Madiun, Karl Mark, dan Agama


Kemiskinan yang disebabkan oleh eksploitasi ekonomi, perbudakan dan feodalisme telah menciptakan stratifikasi sosial yang tidak adil, terutama bagi masyarakat proletar. Para kapitalis dari golongan borjuasi, secara sistematis dan struktur menindas golongan lemah. Mereka memanfaatkan kelas rendah atau golongan lemah untuk mengeruk keuntunganya sendiri.

Sehingga penderitaan yang disebabkan oleh kemisikinan tidak pernah reda dari waktu ke waktu. Tindakan pengeksploitasian terhadap orang-orang miskin, dengan bentuk tenaga kerja yang diberi upah rendah, melahirkan perlawanan-perlawanan bagi kaum buruh. Baik buruh tani, buruh pabrik dan kaum proletar lainnya yang tertindas dan menuntut persamaan hak antar sesama warga negara.

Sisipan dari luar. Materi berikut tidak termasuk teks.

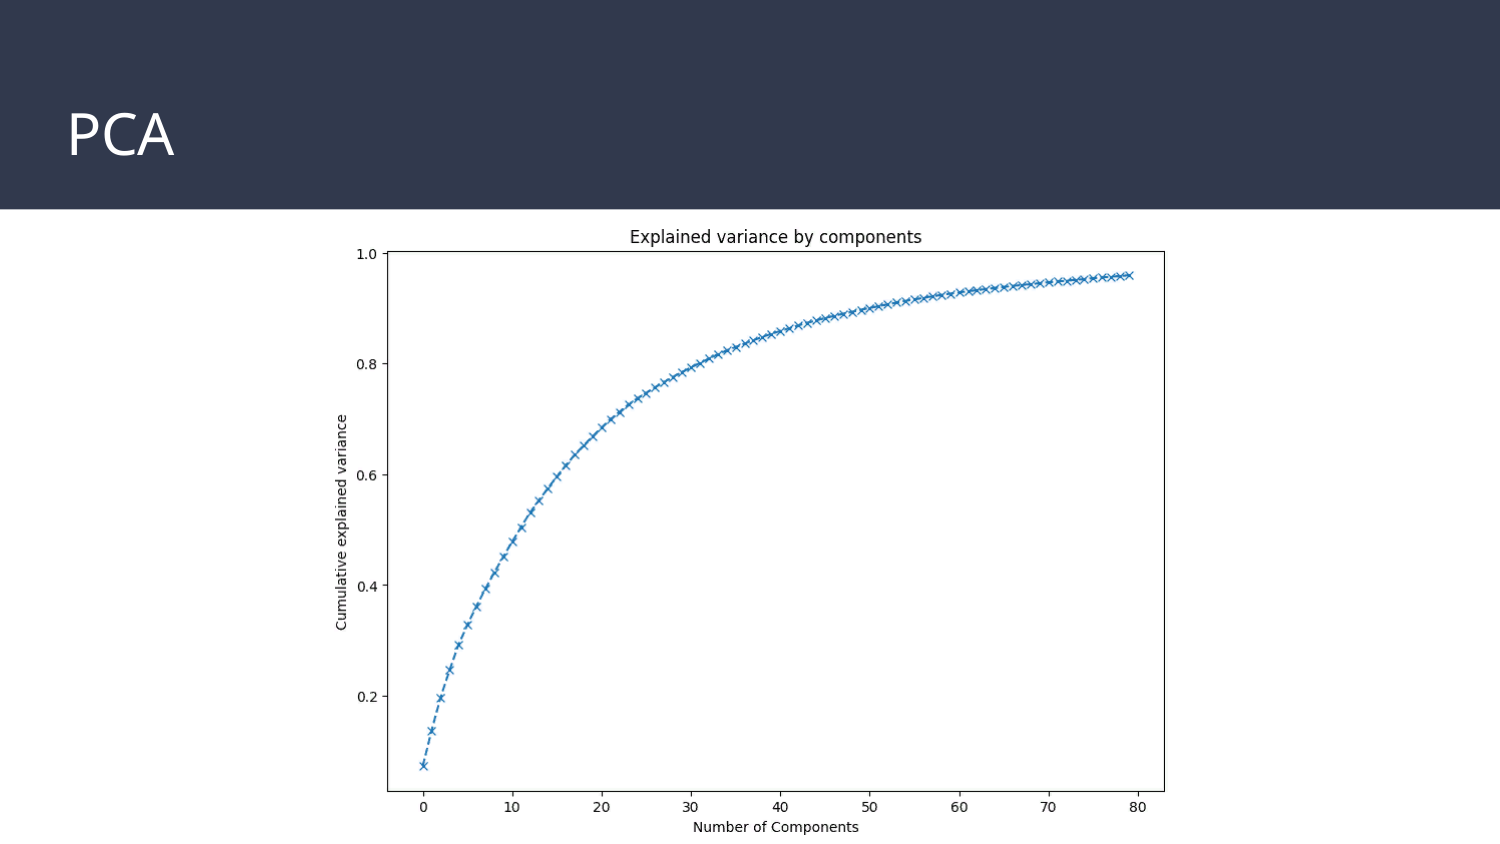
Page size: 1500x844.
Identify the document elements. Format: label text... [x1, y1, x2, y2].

picture [326, 219, 1174, 844]
title PCA [51, 82, 1449, 185]
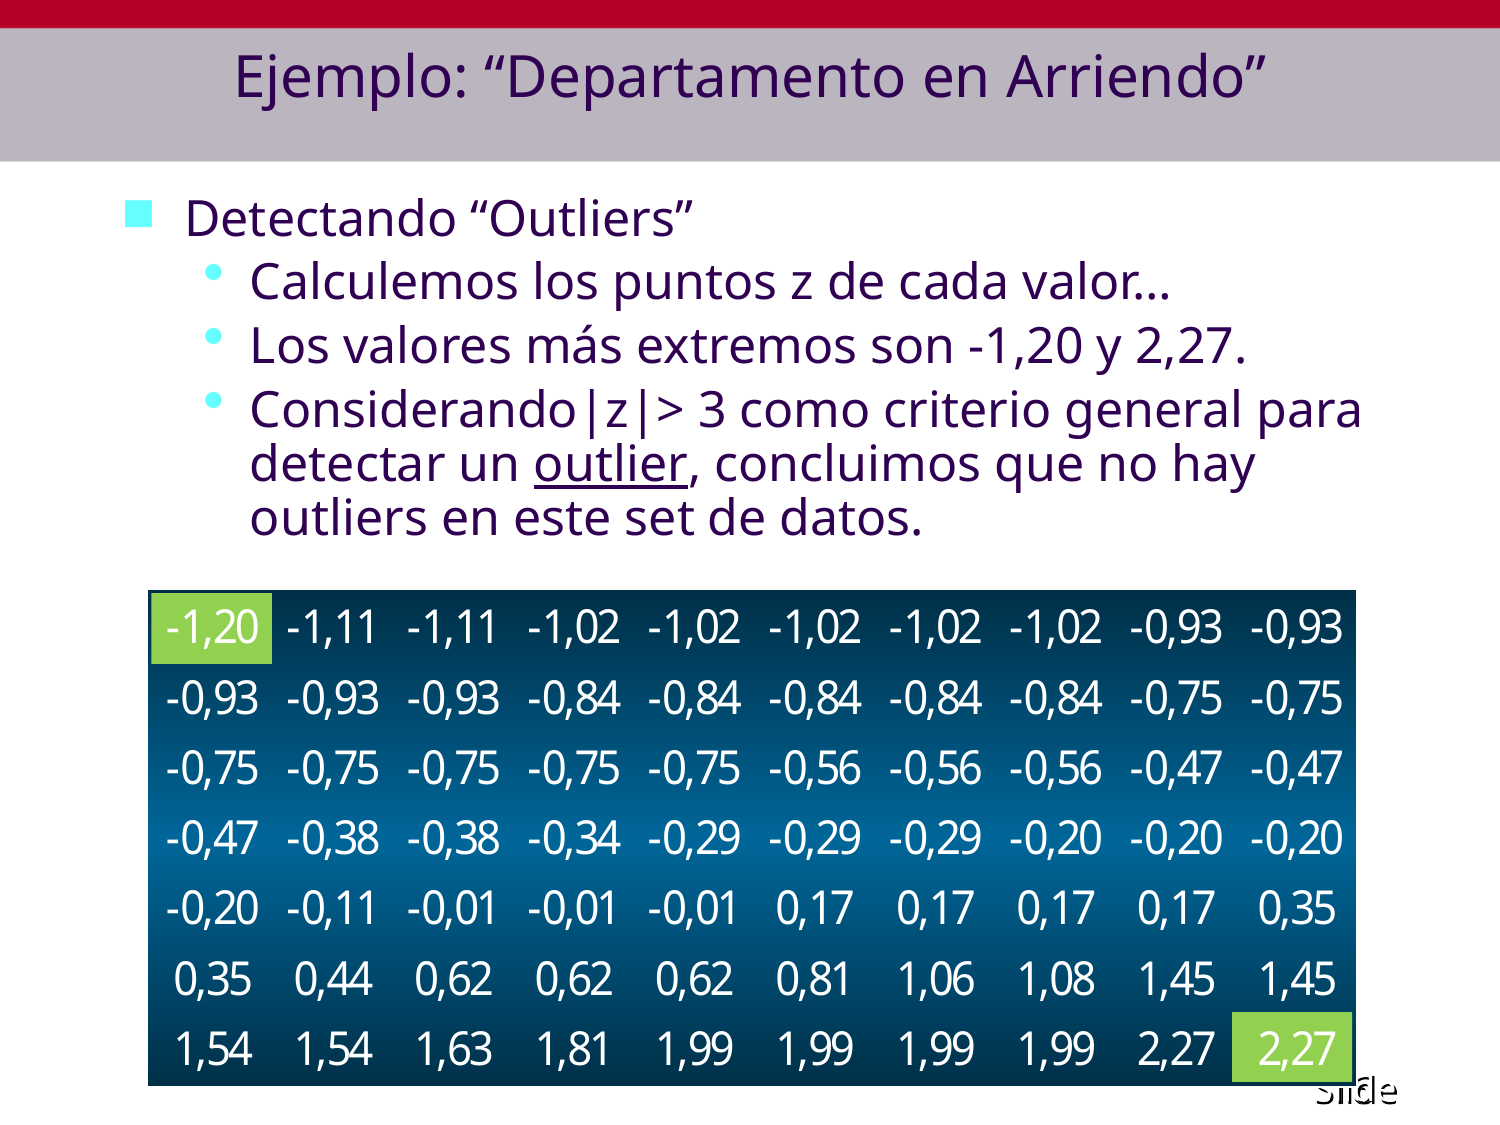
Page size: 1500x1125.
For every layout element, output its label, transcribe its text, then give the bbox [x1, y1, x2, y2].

picture [0, 0, 1500, 1125]
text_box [147, 589, 1357, 1086]
title Ejemplo: “Departamento en Arriendo” [111, 5, 1388, 143]
list Detectando “Outliers” Calculemos los puntos z de cada valor… Los valores más extremos son -1,20 y 2,27. Considerando|z|> 3 como criterio general para detectar un outlier, concluimos que no hay outliers en este set de datos. [112, 178, 1389, 899]
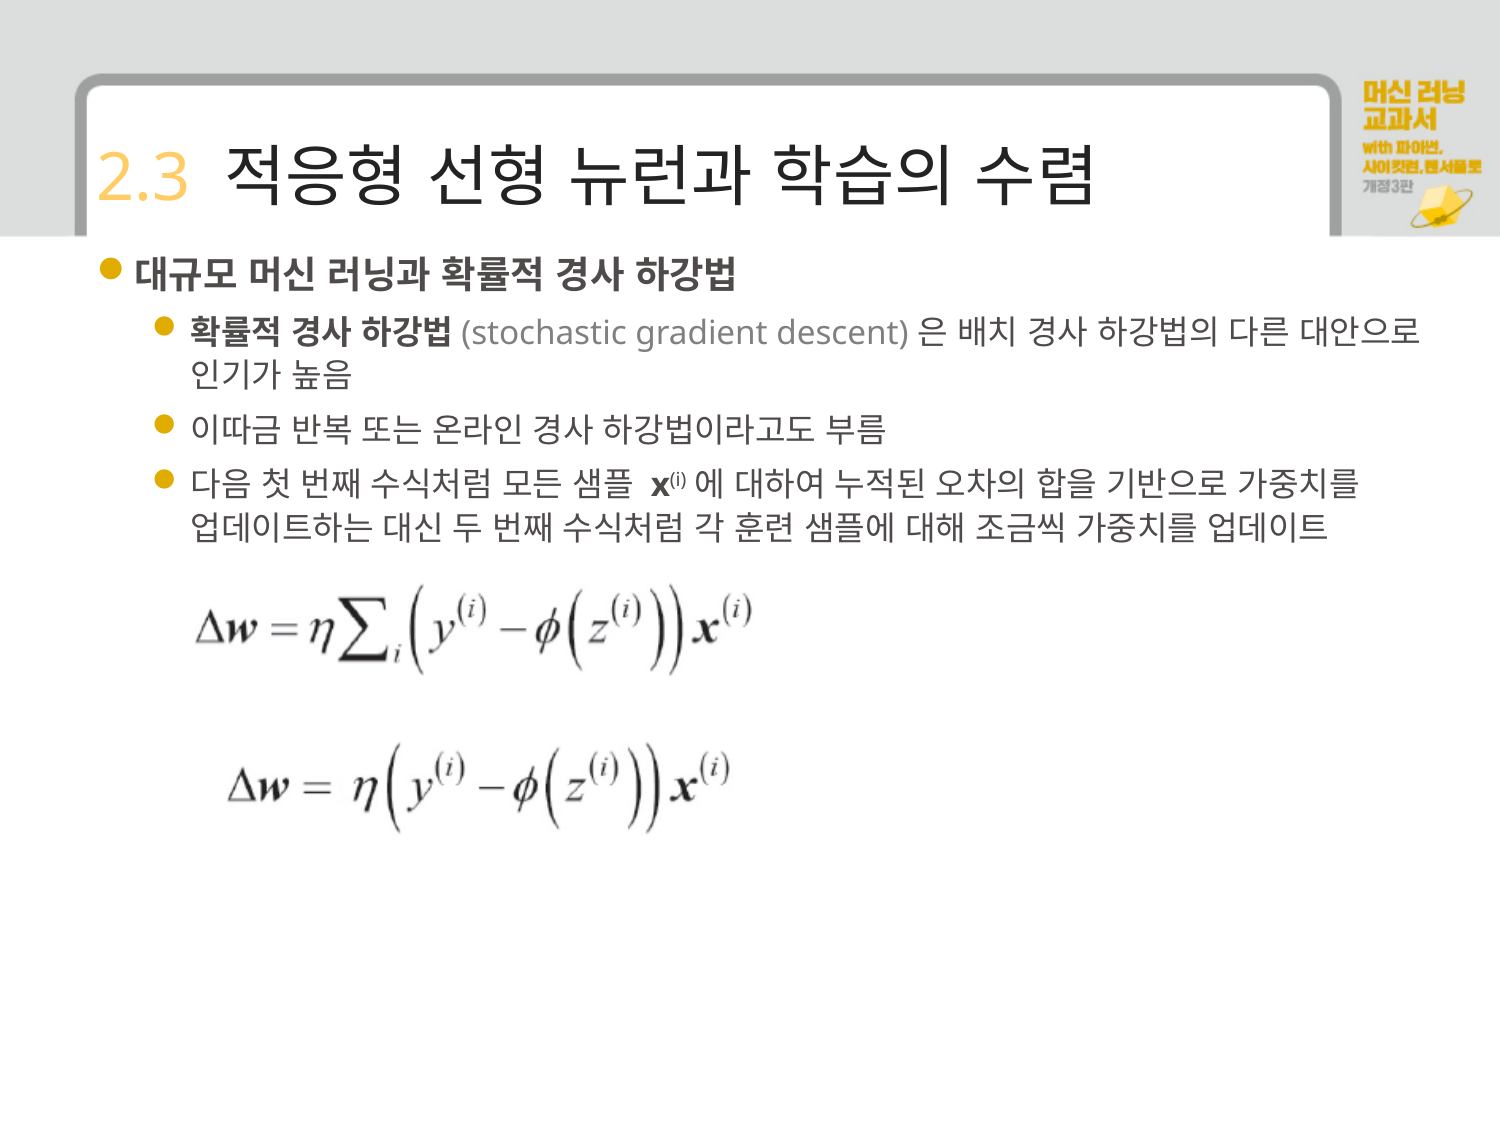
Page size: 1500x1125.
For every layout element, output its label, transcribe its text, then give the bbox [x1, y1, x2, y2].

list 대규모 머신 러닝과 확률적 경사 하강법 확률적 경사 하강법(stochastic gradient descent)은 배치 경사 하강법의 다른 대안으로 인기가 높음 이따금 반복 또는 온라인 경사 하강법이라고도 부름 다음 첫 번째 수식처럼 모든 샘플 x(i)에 대하여 누적된 오차의 합을 기반으로 가중치를 업데이트하는 대신 두 번째 수식처럼 각 훈련 샘플에 대해 조금씩 가중치를 업데이트 [81, 239, 1440, 1054]
picture [0, 0, 1500, 1125]
title 2.3 적응형 선형 뉴런과 학습의 수렴 [81, 90, 1412, 222]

Culture atau bahkan sistem kapitalisme yang disetir oleh segelintir konglomerat (baca: oligarki) yang sudah mendarah daging di negeri tercinta ini, nampaknya masih terasa hingga sekarang. Hal itu direpresentasikan regulasi-regulasi yang tidak berpihak kepada kaum lemah. Contohnya UU Cipta Kerja atau bisa disebut dengan Omnibuslaw, yang hingga saat ini masih gencar-gencarnya ditolak oleh kaum buruh dan mahasiswa.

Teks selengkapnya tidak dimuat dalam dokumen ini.